The Sacré-Coeur Basilica (or the Sacred Heart) is located on the top of the hill, of extraordinary architectural beauty. It was built in Roman-Byzantine style, just like the Hagia Sophia in Istanbul and St. Mark’s Church in Venice, in the second half of the 19th century. Only partially illuminated, it casts a huge dark shadow down the chiseled streets of Montmartre, along which a large number of tourists walk to the entrance of the basilica. Inside, in a 203-meter-high dome, is an imposing portrayal of Jesus Christ with outstretched arms, as well as the figures of national heroine Joan of Arc and King Louis IX on the walls.
After the Eiffel Tower, the Sacre Coeur is the second highest point of Paris. Exactly 222 stairs lead to the top of the basilica, offering sweeping views of Paris, which sinks into the night, but you can clearly see the Eiffel Tower and millions of New Year’s decorations along the avenues and boulevards.
Montmartre Cemetery – History of France
Whatever it may sound like, one of the most famous tourist destinations is the Montmartre Cemetery, dating back to the 18th century, at the site of a former quarry. It spans across 11 acres and is intersected by streets and avenues. In order not to get lost, at the entrance you will receive a free map of the complex with 20,000 old and new tombs. This is where the greatest names of French culture rest, including the artists who lived and worked at Montmartre.
The most visited is the tomb of Dalida, one of the most important French singers, who had recorded 55 gold records in her lifetime and was the first person to receive a diamond.

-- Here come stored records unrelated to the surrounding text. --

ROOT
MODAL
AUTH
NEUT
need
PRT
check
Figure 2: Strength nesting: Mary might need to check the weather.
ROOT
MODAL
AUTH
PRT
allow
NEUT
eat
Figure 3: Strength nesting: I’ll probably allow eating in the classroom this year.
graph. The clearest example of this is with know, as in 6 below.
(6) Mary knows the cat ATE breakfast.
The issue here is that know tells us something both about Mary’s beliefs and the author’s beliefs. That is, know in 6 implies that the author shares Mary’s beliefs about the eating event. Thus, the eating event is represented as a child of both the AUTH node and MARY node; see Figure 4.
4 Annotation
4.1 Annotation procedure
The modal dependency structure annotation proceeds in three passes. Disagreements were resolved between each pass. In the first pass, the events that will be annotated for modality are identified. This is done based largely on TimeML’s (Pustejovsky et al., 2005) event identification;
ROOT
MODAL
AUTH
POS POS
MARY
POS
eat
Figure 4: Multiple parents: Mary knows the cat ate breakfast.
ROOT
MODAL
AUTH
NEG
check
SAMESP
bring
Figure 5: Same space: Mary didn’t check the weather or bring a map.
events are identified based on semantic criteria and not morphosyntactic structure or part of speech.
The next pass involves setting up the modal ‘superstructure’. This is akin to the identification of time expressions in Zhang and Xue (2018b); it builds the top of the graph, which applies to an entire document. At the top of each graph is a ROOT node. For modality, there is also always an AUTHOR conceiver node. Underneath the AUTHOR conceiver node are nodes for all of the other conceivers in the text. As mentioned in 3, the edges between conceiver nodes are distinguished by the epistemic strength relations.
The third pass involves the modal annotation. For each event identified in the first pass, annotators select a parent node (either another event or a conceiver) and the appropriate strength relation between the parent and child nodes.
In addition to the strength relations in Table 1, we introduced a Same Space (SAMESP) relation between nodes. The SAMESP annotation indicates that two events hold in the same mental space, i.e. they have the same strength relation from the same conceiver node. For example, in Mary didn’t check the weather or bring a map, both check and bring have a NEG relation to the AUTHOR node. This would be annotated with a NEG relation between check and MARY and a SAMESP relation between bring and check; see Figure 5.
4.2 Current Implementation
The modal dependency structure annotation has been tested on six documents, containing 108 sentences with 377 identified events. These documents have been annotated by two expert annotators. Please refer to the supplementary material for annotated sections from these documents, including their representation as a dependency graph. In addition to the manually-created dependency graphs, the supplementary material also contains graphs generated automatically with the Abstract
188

In 1997, the city of Paris gave her a square in Montmartre and erected a life-size gold-plated monument that is always surrounded by fresh flowers. Painter Edgar Dega, Toulouse Lautrec, Gustav Moro, Heinrich Heine, Alexander Dima, Stendhal, are just some of the famous artists who are buried in the alleys of the cemetery at Montmartre. There is also the empty tomb of one of France’s most famous writers, Emile Zola, whose remains, six years after his death (1908), were transferred to the Pantheon, a cemetery where the most prominent French figures are buried.
The place where Renoir lived
The exciting history of the picturesque neighborhood is preserved in numerous museums. The Museum of the Montmartre (Musee de Montmartre) is located in old houses, surrounded by gardens, which once housed the workshops and ateliers of renowned artists. It is narrated that 14 celebrities lived within the walls of the oldest house on the Montmartre that houses the museum, from French painters Renoir, Bernard and Duffy, to writers Pierre Reverdi and Leon Bloy.
Salvador Dali – a genius with a marvelous mustache
In the heart of Montmartre, located in an area of about 600 square meters, is the Salvador Dali Museum. It is a unique permanent exhibition in France that is entirely dedicated to the master of surrealism and the owner of a marvelous mustache, which marked 20th century painting. The museum houses over fifty Dali sculptures, watercolors and drawings, with disturbingly surreal scenes and mythological ideas that guide you through the eccentric, marvelous, bizarre, dark and ingenious Dali art, as well as the lifestyle of that inimitable painter, who is said to have lived between love, rapture and severe depression, “always on edge, in fear of disappearing.”